Rolled up review comments

feg208 updated this revision to Diff 351742.Jun 13 2021, 2:34 PM

Fixes the broken tests

This is not yet complete. I missed step 4a. "4a. If we crash, we generate the reproducer and print the dsymutil invocation to replay the reproducer." It currently doesn't print the command line

feg208 updated this revision to Diff 351744.Jun 13 2021, 3:03 PM

Added command line print

feg208 updated this revision to Diff 351925.Jun 14 2021, 10:46 AM

Clang-tidy checks cleaned up and test fixes

feg208 updated this revision to Diff 351945.Jun 14 2021, 11:40 AM

Forgot the clang-tidy checks

I'd just wanted to follow up and see if, minimally, my changes addressed the concerns raised or if you think there is further work here?

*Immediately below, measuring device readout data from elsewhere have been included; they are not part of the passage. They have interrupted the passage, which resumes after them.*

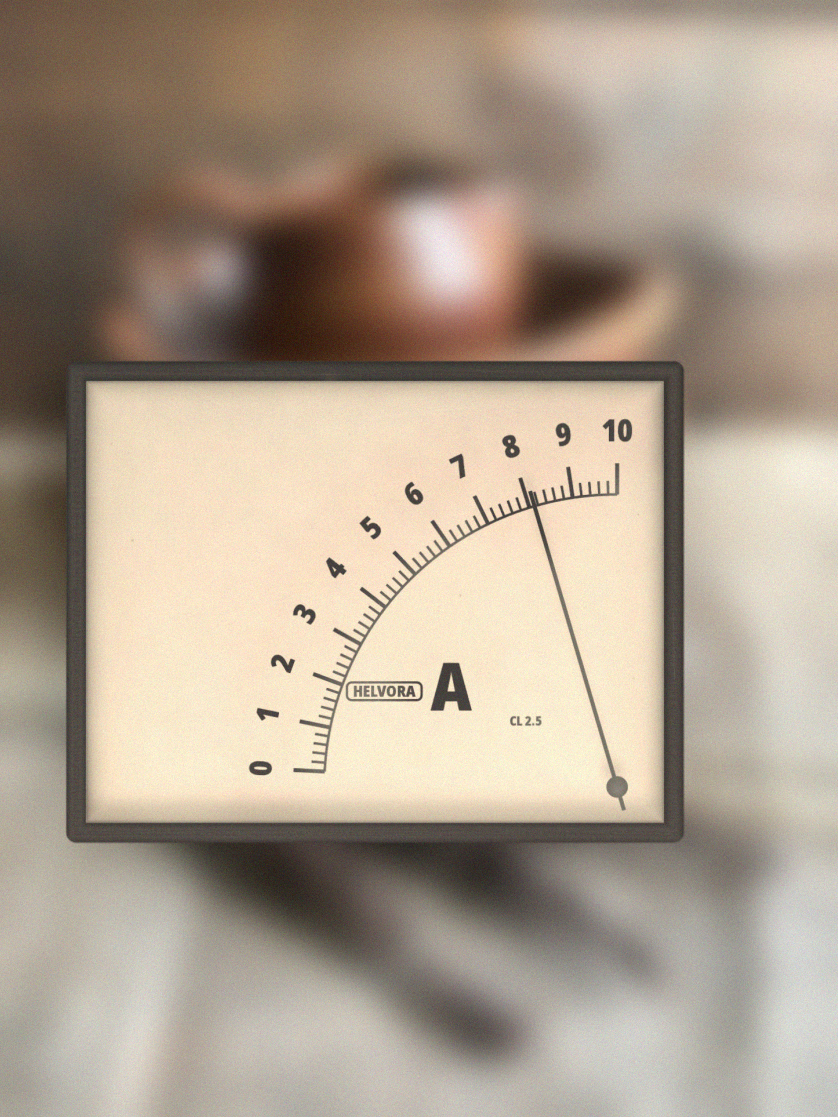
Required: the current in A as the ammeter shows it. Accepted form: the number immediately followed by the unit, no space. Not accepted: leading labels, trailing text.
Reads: 8.1A
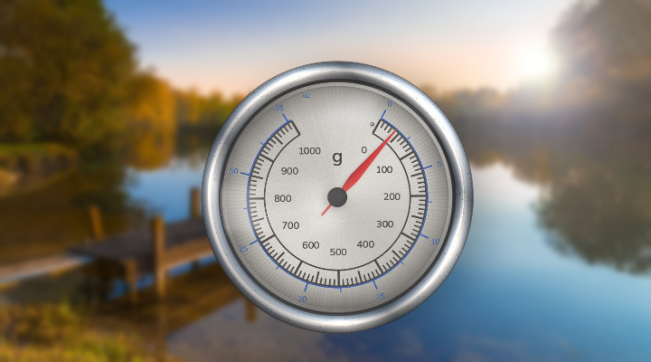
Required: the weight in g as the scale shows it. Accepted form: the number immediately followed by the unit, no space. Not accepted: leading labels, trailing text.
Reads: 40g
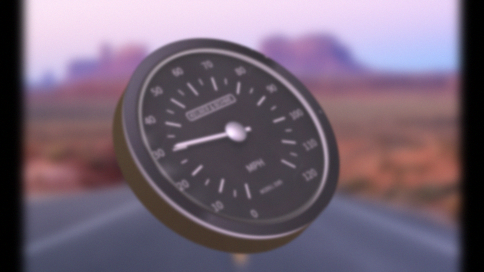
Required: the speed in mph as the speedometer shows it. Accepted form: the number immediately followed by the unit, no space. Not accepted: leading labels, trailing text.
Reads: 30mph
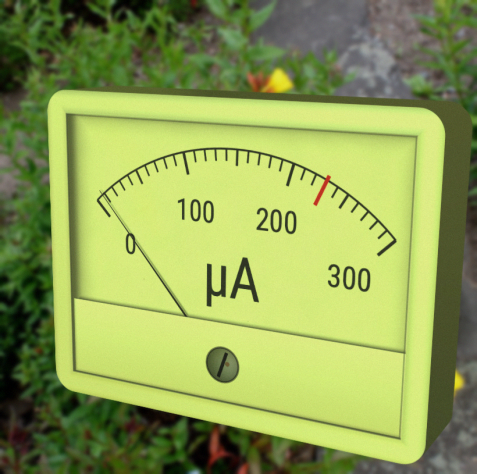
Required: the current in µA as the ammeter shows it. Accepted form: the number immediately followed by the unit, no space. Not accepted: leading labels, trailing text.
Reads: 10µA
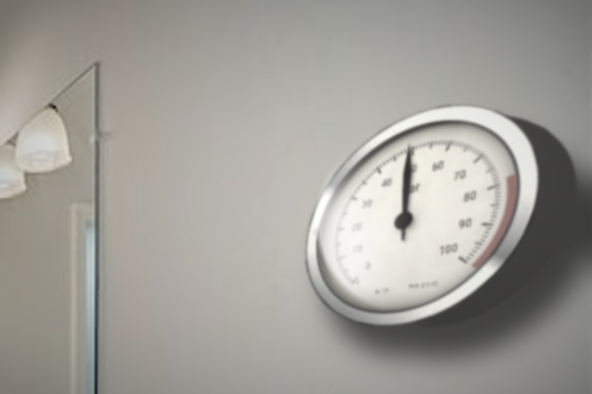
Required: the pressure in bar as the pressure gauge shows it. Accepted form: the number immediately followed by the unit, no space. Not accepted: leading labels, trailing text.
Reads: 50bar
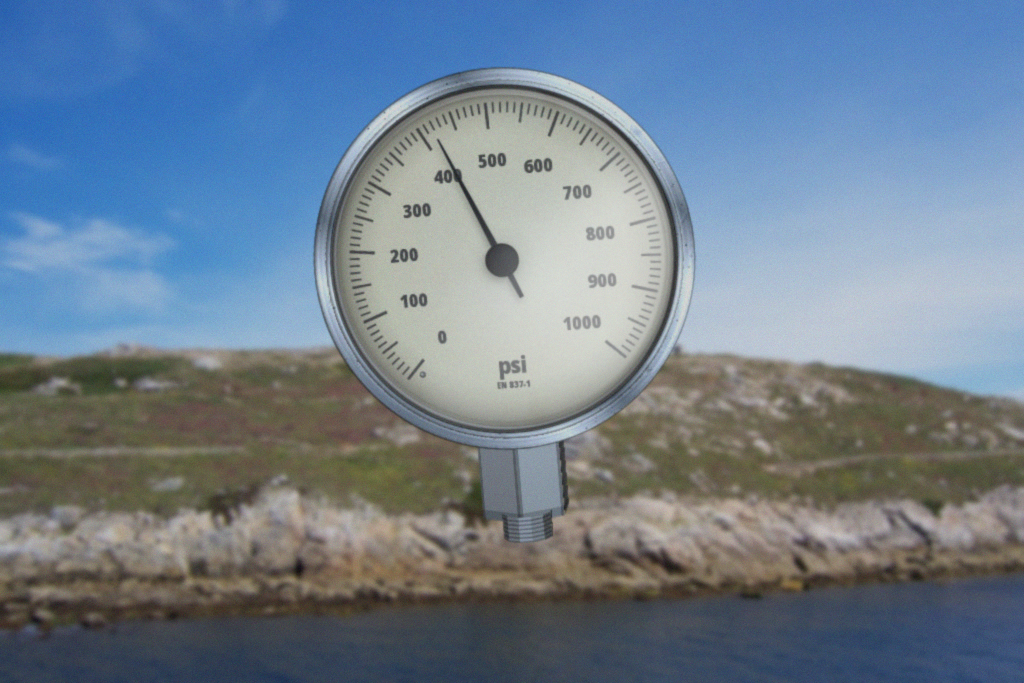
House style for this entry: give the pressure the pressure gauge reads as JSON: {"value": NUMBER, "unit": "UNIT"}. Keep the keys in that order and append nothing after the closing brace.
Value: {"value": 420, "unit": "psi"}
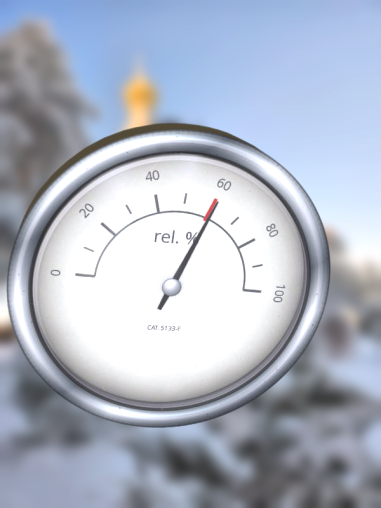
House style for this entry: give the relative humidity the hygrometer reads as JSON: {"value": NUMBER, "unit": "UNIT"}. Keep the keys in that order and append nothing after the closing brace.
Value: {"value": 60, "unit": "%"}
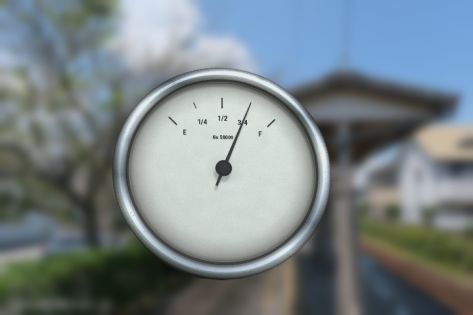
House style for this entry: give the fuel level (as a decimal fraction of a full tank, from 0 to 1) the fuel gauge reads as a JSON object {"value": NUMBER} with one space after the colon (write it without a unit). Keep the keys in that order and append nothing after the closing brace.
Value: {"value": 0.75}
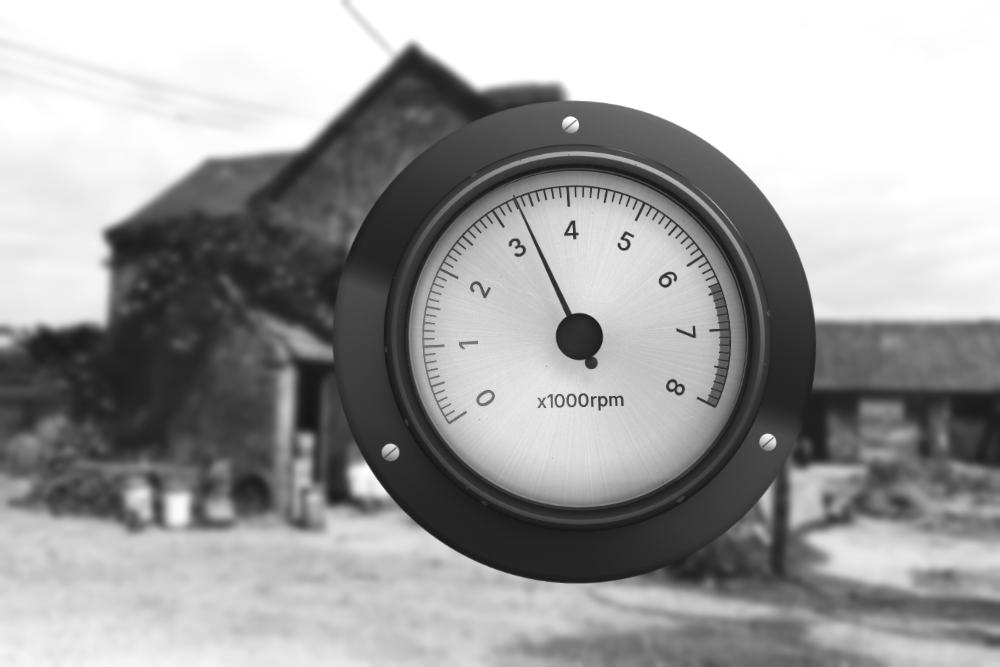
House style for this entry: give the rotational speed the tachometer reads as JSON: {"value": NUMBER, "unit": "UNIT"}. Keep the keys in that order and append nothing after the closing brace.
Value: {"value": 3300, "unit": "rpm"}
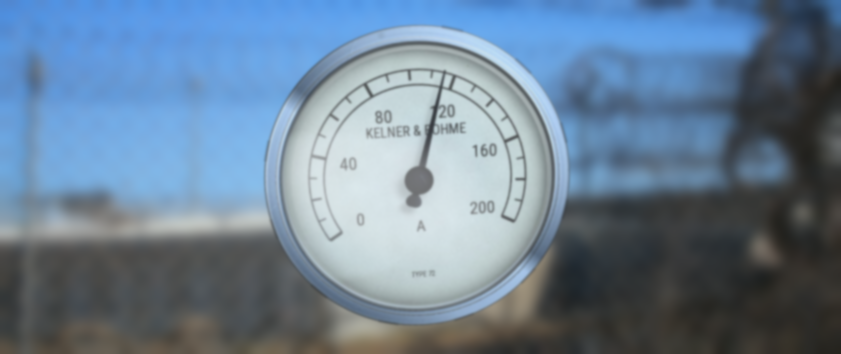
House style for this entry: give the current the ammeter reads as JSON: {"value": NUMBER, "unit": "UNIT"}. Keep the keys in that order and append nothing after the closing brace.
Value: {"value": 115, "unit": "A"}
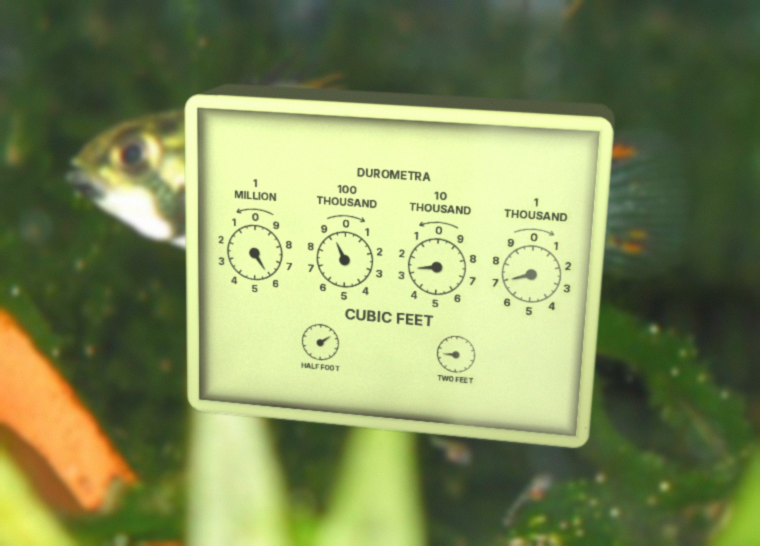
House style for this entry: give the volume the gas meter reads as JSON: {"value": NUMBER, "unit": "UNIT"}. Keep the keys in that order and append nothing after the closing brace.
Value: {"value": 592700, "unit": "ft³"}
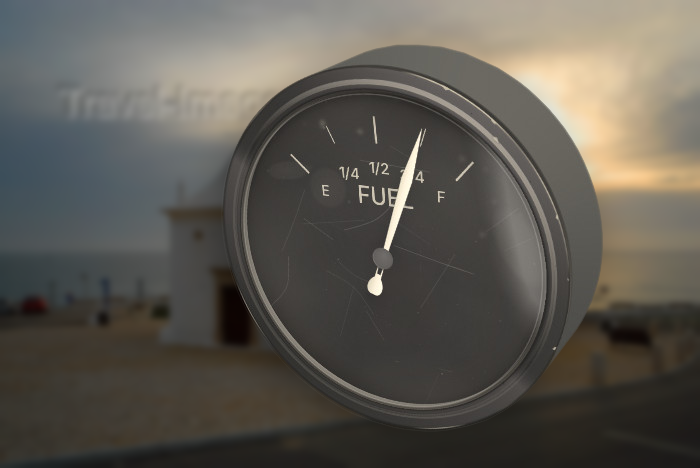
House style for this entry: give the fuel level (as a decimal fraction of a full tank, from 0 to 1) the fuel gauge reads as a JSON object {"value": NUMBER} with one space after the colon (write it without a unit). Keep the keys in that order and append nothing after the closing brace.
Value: {"value": 0.75}
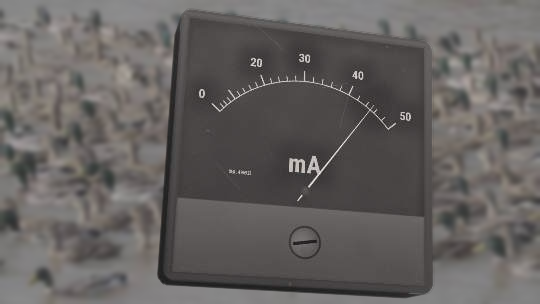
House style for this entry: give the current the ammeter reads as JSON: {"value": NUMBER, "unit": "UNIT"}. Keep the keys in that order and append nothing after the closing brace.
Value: {"value": 45, "unit": "mA"}
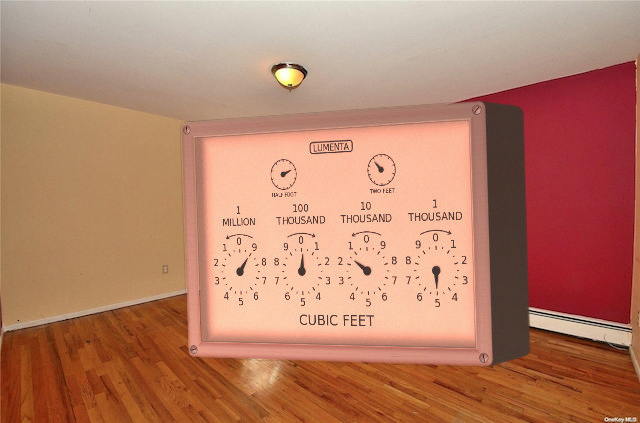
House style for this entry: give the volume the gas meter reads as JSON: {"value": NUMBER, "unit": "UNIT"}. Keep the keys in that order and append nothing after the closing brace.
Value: {"value": 901500, "unit": "ft³"}
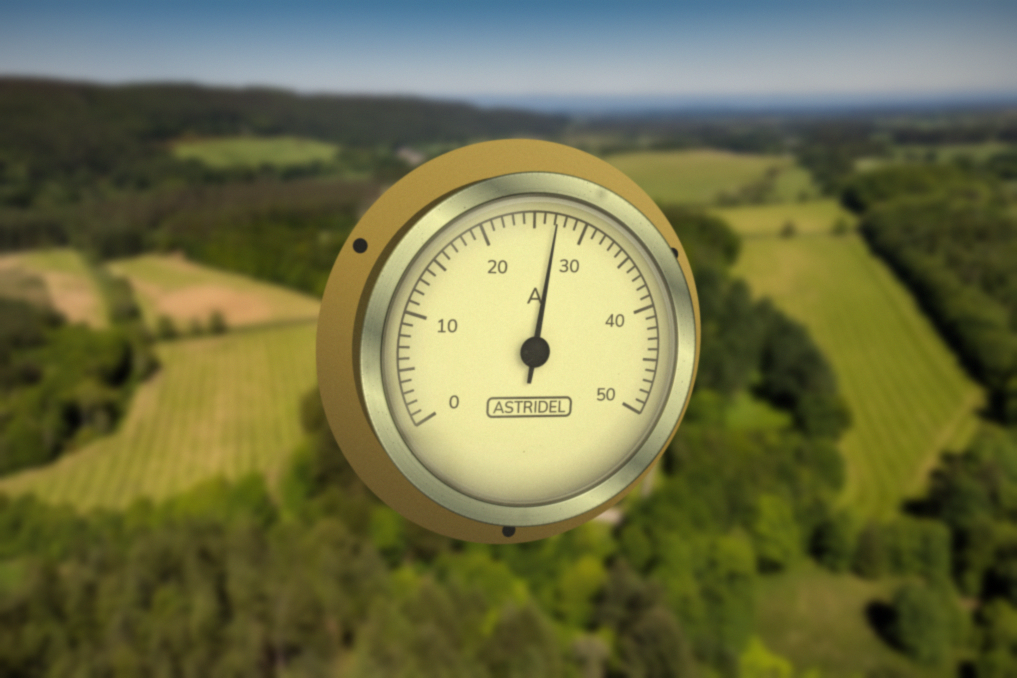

JDevlieghere added inline comments.Mon, Jun 28, 11:02 AM
llvm/tools/dsymutil/Reproducer.cpp
106

Why is this a fallthrough? It seems like now, if we fail to create the ReproducerGenerateForCrash instance, we'll try creating a regular ReproducerGenerate and only then print the error message? I think we should just handle the EC immediately.

llvm/tools/dsymutil/Reproducer.h
66–68

Do we still need the ability to specify the mode?

97
100

Why do we need a move ctor?

110

I'm not sure if this is really something we want, with any real-world project the number of object files can quickly become overwhelming. Even if we do, this should probably be a property of the ReproducerGenerate and not be specific for the crash one.

feg208 updated this revision to Diff 355076.Mon, Jun 28, 5:34 PM

Addresses some review comments

I have a few outstanding questions

llvm/tools/dsymutil/Reproducer.cpp
106

I don't think so. But maybe my read is incorrect? The unique_ptr would still get created and thus the nullptr check wouldn't pass and so the ec check below would still do its thing.

llvm/tools/dsymutil/Reproducer.h
66–68

thats there for the classof dyn_cast business.

100

So the answer is found around line 734 in dsymutil.cpp. Since we pass a unique_ptr into the main function for the Reproducer if the user selects -gen-reproducer and the program then crashes we need to move the ReproducerGenerate object into the GenerateForCrash so we get the expected messages.

110

Since we are passing the Reproducer unique_ptr into the main function and then, in the case where no -gen-reproducer is passed and the program didn't crash we need to make sure we don't dump the files. That was the intent here. But I can (and did) move it to the parent class. So a question that arises from your comment...should we clean up the dumped files on a crash back to just the binary plus mapping file?